Today’s U.S. corporate governance system is best understood as the set of fiduciary and managerial responsibilities that binds a company’s management, shareholders, and the board within a larger, societal context defined by legal, regulatory, competitive, economic, democratic, ethical, and other societal forces.
Shareholders
Although shareholders own corporations, they usually do not run them. Shareholders elect directors, who appoint managers who, in turn, run corporations. Since managers and directors have a fiduciary obligation to act in the best interests of shareholders, this structure implies that shareholders face two separate so-called principal-agent problems—with management whose behavior will likely be concerned with its own welfare, and with the board, which may be beholden to particular interest groups, including management. Agency theory explains the relationship between principals, such as shareholders and agents, like a company’s executives. In this relationship, the principal delegates or hires an agent to perform work. The theory attempts to deal with two specific problems: first, that the goals of the principal and agent are not in conflict (agency problem) and second, that the principal and agent reconcile different tolerances for risk. Many of the mechanisms that define today’s corporate governance system are designed to mitigate these potential problems and align the behavior of all parties with the best interests of shareholders broadly construed.

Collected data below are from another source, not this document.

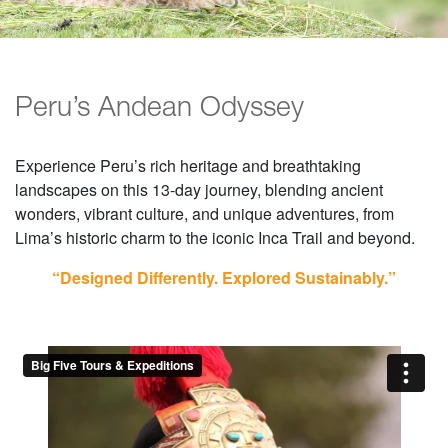
Peru’s Andean Odyssey
Experience Peru’s rich heritage and breathtaking
landscapes on this 13-day journey, blending ancient
wonders, vibrant culture, and unique adventures, from
Lima’s historic charm to the iconic Inca Trail and beyond.
“Designed Differently. Explored Sustainably.”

The notion that the welfare of shareholders should be the primary goal of the corporation stems from shareholders’ legal status as residual claimants. Other stakeholders in the corporation, such as creditors and employees, have specific claims on the cash flows of the corporation. In contrast, shareholders get their return on investment from the residual only after all other stakeholders have been paid. Theoretically, making shareholders residual claimants creates the strongest incentive to maximize the company’s value and generates the greatest benefits for society at large.

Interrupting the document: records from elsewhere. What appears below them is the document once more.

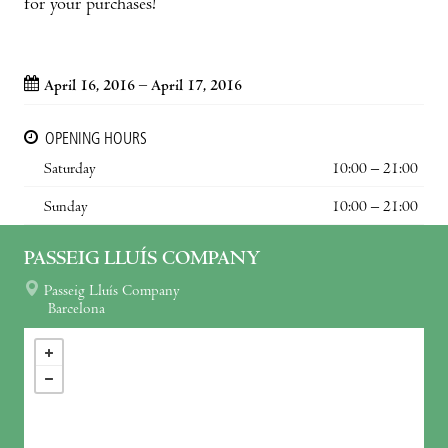
for your purchases!
April 16, 2016 – April 17, 2016
OPENING HOURS
Saturday
10:00 – 21:00
Sunday
10:00 – 21:00
PASSEIG LLUÍS COMPANY
Passeig Lluís Company
Barcelona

Not all shareholders are alike and share the same goals. The interests of small (minority) investors, on the one hand, and large shareholders, including those holding a controlling block of shares and institutional investors, on the other, are often different. Small investors, holding only a small portion of the corporation’s outstanding shares, have little power to influence the board of the corporation. Moreover, with only a small share of their personal portfolios invested in the corporation, these investors have little motivation to exercise control over the corporation. As a consequence, small investors are usually passive and interested only in favorable returns. They often do not even bother to vote; they simply sell their shares if they are not satisfied.
In contrast, large shareholders often have a sufficiently large stake in the corporation to justify the time and expense necessary to monitor management actively. They may hold a controlling block of shares or be institutional investors, such as mutual funds, pension plans, employee stock ownership plans, or—outside the United States—banks whose stake in the corporation may not qualify as majority ownership but is large enough to motivate active engagement with management.